You need 500 minimum to open the account and yes like your other accounts you will get a statement. As for practice I’ve put together a list of sites that will allow you to practice trading while your putting your 500 together.

http://vse.marketwatch.com/Game/Homepage.aspx
http://www.stocktrak.com/
http://www.tradeover.net/
http://www.stocks-game.com/
http://www.smartstocks.com/marketnews2.html
http://www.fantasystockmarket.com/howtoplay.asp

Once you have your 500 in the account you can add as much or little as you like. Most shares trade in blocks of 100 shares but you can trade less. When you trade a stock buy or sell you will get a confirmation.

cwilbur's avatar

The minimums and start up costs depend on your brokerage and your agreement with them. It’s likely that the minimum you can invest will be in the $500—$1000 range, but IT DEPENDS. Find the broker you’re interested in dealing with, whether it’s an in-person brokerage or an online brokerage, and ask them what the deal is. You’ll probably need to talk to several.

This is not the sort of thing you should expect to have good luck with if you just ask a collection of random strangers online. You have no way of evaluating their advice to see if it’s any good or not. Just as you’d be a moron to write a paper based only on reading Wikipedia, you’d be a moron to make investment decisions based only on reading Fluther. Look at the websites for the day trading houses you’re interested in. Call up someone from Edward Jones or Met Life or Morgan Stanley or Charles Schwab and ask questions. That’s where the answers to your questions are found.

kiti's avatar

Study the market very well, keep practicing, and then decide which stock market is suitable for you and which one is not.

So you should obtain information as much as possible about stock markets, then choose the best one for you.

If you were comfortable with a certain kind of stock market, you would understand the language of that market. As a result, you would make good money easily without falling into trouble.

La_chica_gomela's avatar

If I were you, I would read the book, On My Own Two Feet by Manisha Thakor and Sharon Kedar. It helped me understand how to make the stock market work for me SO SO much. It’s written to the point of view of women, but I think it is THE BEST book out there for how to ACTUALLY invest in the stock market, if you’re a normal person, not some billionaire. It has a lot of other great info about how to get your finances in order and keep on the right track. It’s only $10 on amazon, and TOTALLY WORTH IT when thousands of dollars are on the line that you would possibly be investing.

It was assigned in a personal finance class I took in college, and I’ve seen one of the authors on CNBC, which was really cool.

If you follow the advice of the book, you can avoid having an experience like cwilbur described.

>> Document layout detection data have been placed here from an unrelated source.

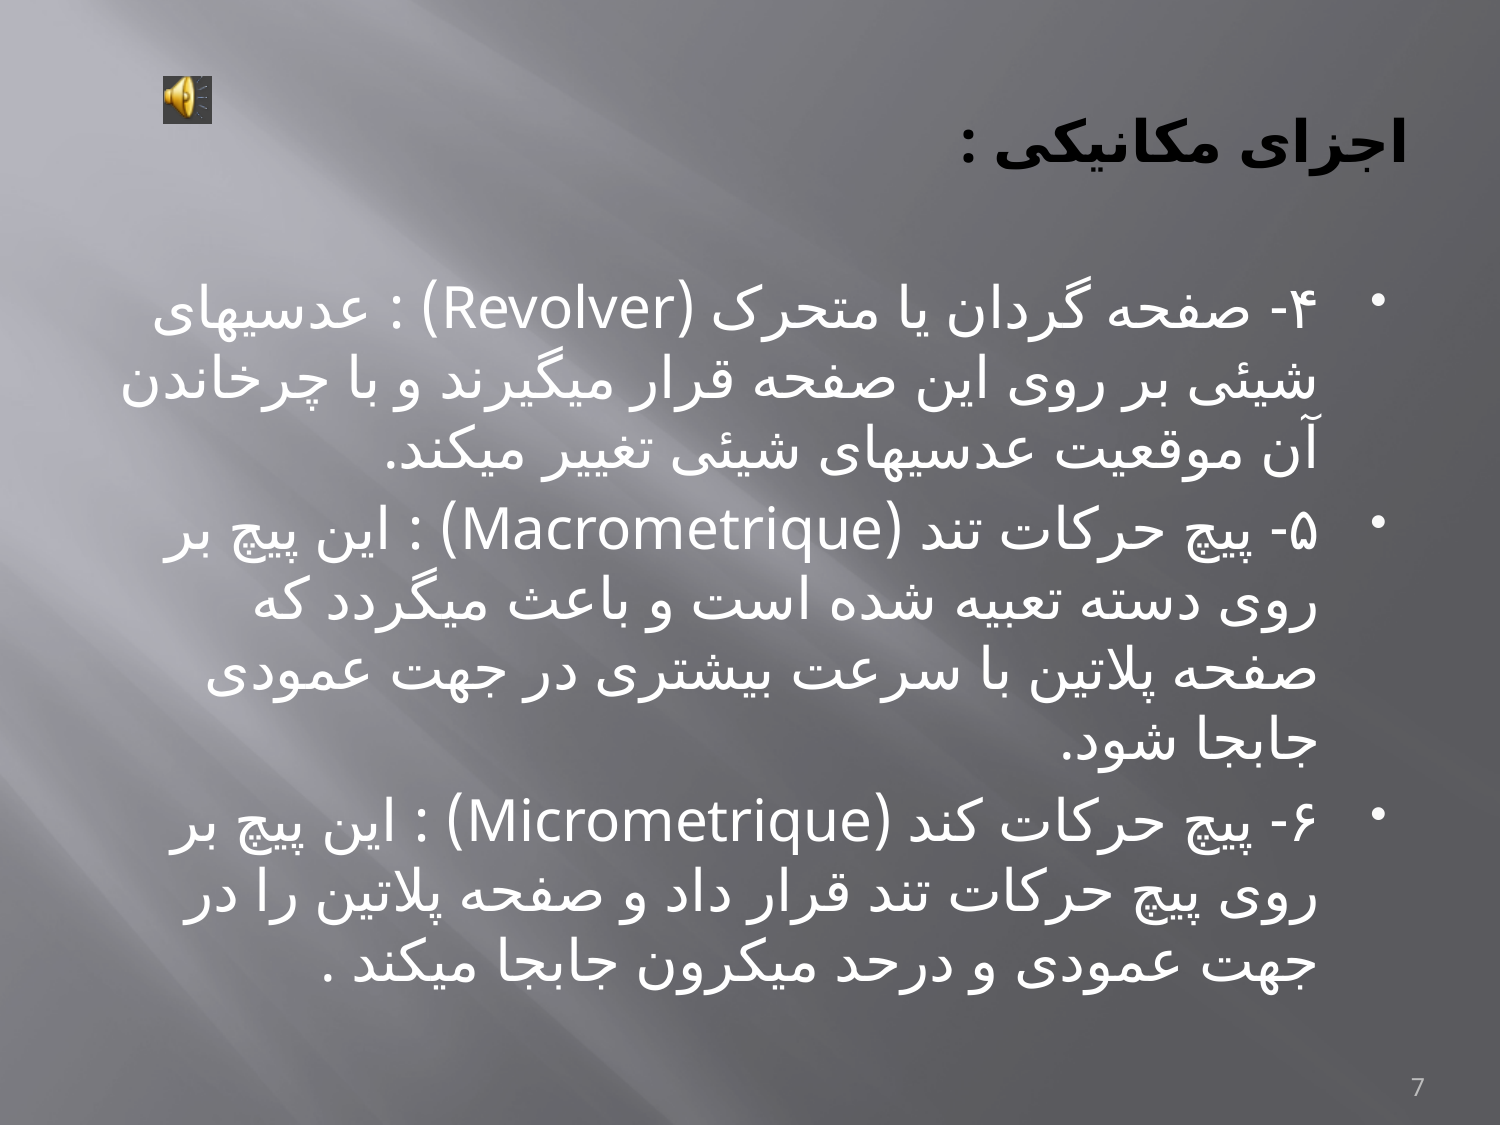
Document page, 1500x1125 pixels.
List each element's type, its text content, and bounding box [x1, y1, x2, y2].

picture [162, 74, 213, 126]
list ۴- صفحه گردان یا متحرک (Revolver) : عدسیهای شیئی بر روی این صفحه قرار میگیرند و با چرخاندن آن موقعیت عدسیهای شیئی تغییر میکند. ۵- پیچ حرکات تند (Macrometrique) : این پیچ بر روی دسته تعبیه شده است و باعث میگردد که صفحه پلاتین با سرعت بیشتری در جهت عمودی جابجا شود. ۶- پیچ حرکات کند (Micrometrique) : این پیچ بر روی پیچ حرکات تند قرار داد و صفحه پلاتین را در جهت عمودی و درحد میکرون جابجا میکند . [75, 262, 1425, 1035]
title اجزای مکانیکی : [75, 45, 1425, 233]
slide_number 7 [1299, 1052, 1425, 1113]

Investing in the stock market is always a gamble, but if you follow the advice of the book you can maximize your return while minimizing your risk. It’s all about index funds, like Vanguard’s S&P 500 fund.

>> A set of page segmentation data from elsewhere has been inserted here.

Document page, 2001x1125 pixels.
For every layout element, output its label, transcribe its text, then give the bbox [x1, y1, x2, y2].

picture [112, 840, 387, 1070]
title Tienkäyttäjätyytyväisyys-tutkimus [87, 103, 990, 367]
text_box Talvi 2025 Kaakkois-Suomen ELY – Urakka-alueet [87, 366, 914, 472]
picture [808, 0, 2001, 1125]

When you invest in an index fund, like S&P 500 Index funds, basically, you can put in $500 or $1000, and you own a little tiny bit of every single one of the top 500 performing stocks on the New York Stock Exchange. Historically, these go up about 10% per year, and have every year since the stock market opened. So, you can’t count on making 10% every year, but if you leave it in long enough, you will.

Hope that helps. Best of luck to you!

steve22's avatar

@robhaya “Another thing you might consider is opening up an electronic savings account with an online bank like ING Direct. There is no minimum to open the account and you’ll earn 4% on the money you put into the account. This might be a better alternative, until you have enough money to open a brokerage account.” are you talking about a regular saving account. because I’ve never heard of a saving account that gives %4.